**Activity:** Determine the number of lines below that contain "manier". Write nothing but that number.

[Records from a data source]
|---|

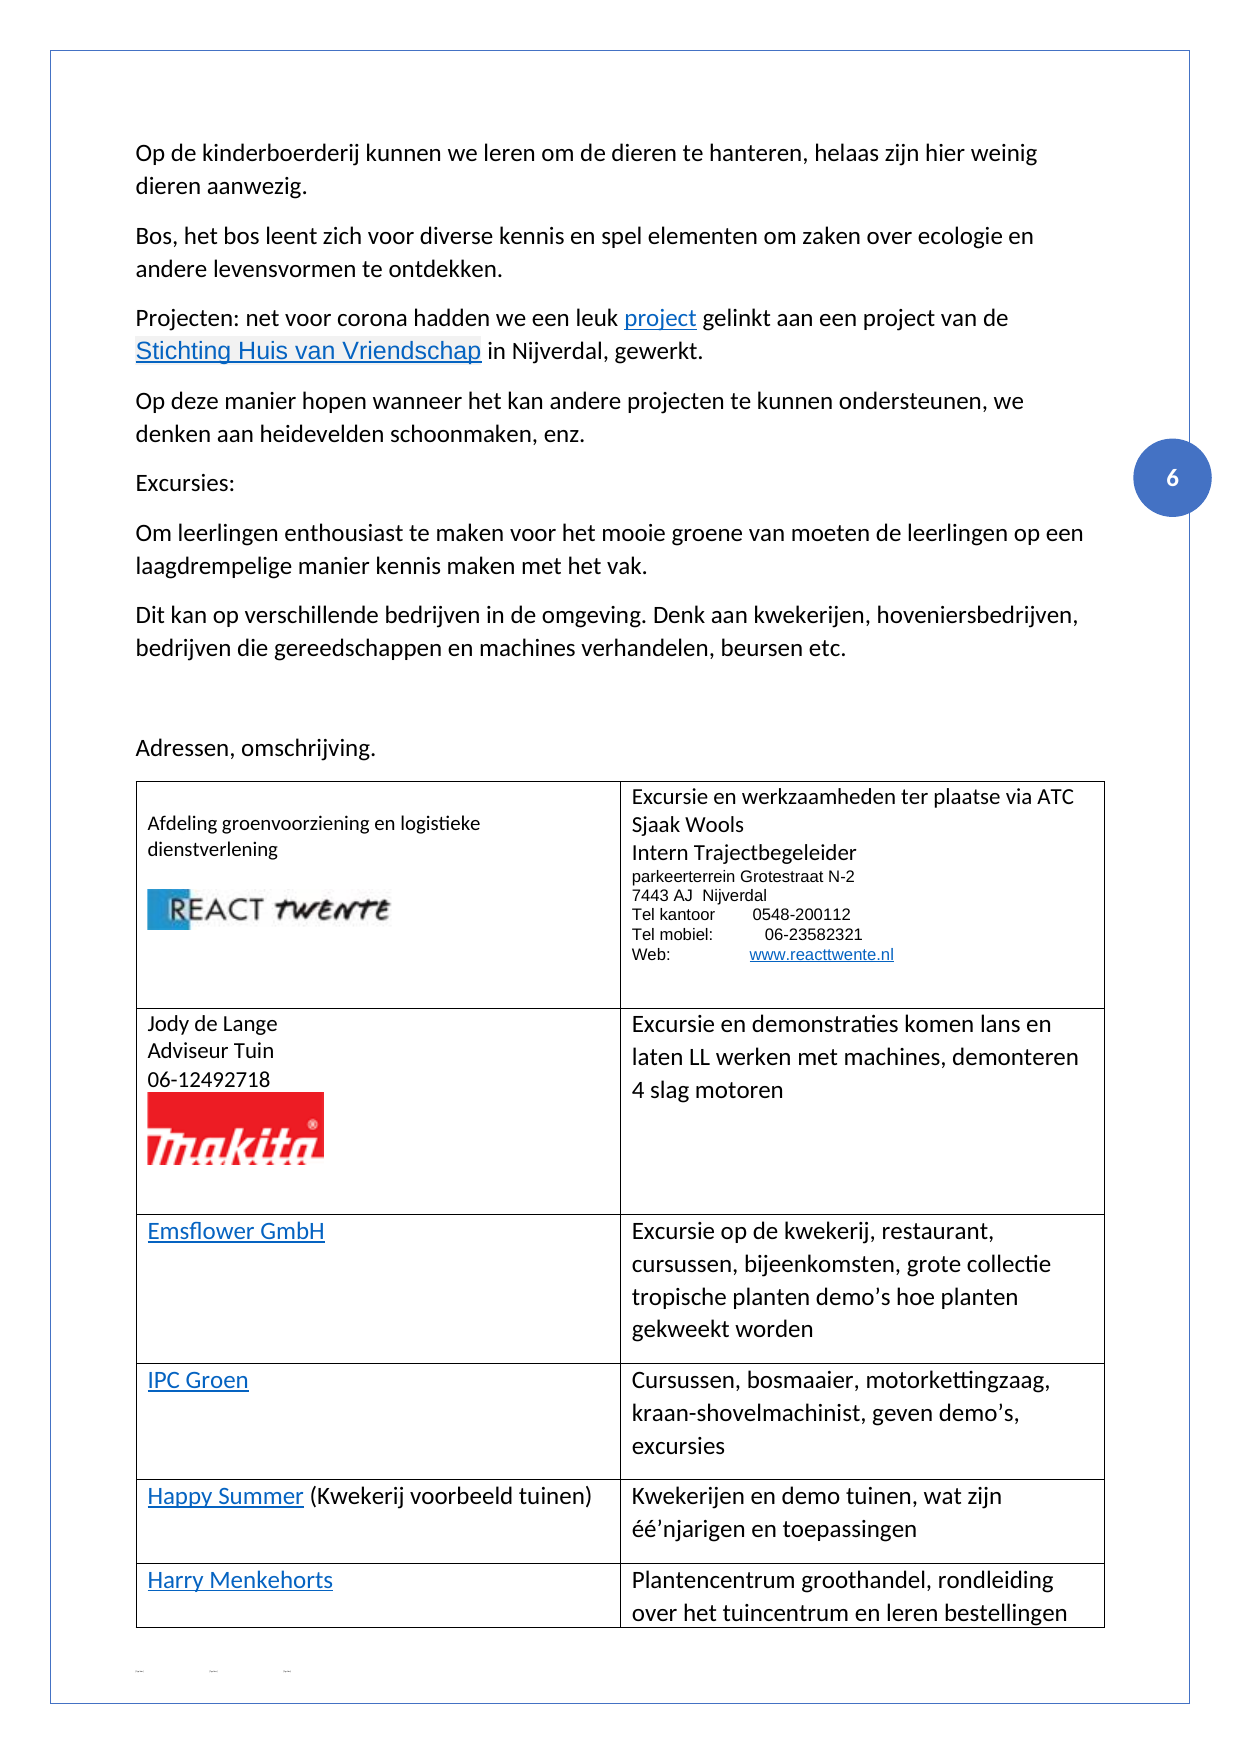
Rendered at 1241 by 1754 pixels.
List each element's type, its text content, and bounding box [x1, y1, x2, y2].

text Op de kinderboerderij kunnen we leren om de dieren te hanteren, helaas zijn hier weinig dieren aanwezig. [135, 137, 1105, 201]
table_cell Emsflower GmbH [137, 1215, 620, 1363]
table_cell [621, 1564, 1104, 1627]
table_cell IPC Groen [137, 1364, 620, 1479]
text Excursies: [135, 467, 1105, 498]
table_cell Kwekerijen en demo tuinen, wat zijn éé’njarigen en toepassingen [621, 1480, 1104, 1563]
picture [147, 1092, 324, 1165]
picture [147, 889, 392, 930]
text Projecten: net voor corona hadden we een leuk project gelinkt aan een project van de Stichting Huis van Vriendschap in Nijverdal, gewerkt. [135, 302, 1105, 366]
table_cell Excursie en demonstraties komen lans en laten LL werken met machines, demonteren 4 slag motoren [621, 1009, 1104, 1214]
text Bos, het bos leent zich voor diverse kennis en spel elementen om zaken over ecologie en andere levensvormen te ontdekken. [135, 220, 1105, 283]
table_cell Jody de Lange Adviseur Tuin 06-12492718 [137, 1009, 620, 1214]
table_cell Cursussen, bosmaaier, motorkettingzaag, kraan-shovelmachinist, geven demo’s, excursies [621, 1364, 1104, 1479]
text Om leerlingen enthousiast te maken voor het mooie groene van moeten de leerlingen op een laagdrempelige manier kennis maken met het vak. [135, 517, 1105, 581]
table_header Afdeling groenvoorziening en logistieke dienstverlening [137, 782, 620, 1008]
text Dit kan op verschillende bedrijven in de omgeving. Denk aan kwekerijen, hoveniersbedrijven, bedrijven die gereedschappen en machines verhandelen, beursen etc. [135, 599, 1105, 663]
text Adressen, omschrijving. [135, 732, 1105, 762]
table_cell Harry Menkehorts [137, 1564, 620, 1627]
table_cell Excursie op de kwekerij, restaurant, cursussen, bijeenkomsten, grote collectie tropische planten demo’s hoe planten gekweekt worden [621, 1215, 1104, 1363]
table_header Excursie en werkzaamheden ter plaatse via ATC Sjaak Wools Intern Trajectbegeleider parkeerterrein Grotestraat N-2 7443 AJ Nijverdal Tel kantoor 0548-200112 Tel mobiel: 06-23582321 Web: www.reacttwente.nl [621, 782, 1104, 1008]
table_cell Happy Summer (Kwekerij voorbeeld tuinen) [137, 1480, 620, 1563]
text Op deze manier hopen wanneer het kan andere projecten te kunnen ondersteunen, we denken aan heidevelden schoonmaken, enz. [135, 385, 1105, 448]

|---|

**Solution:** 2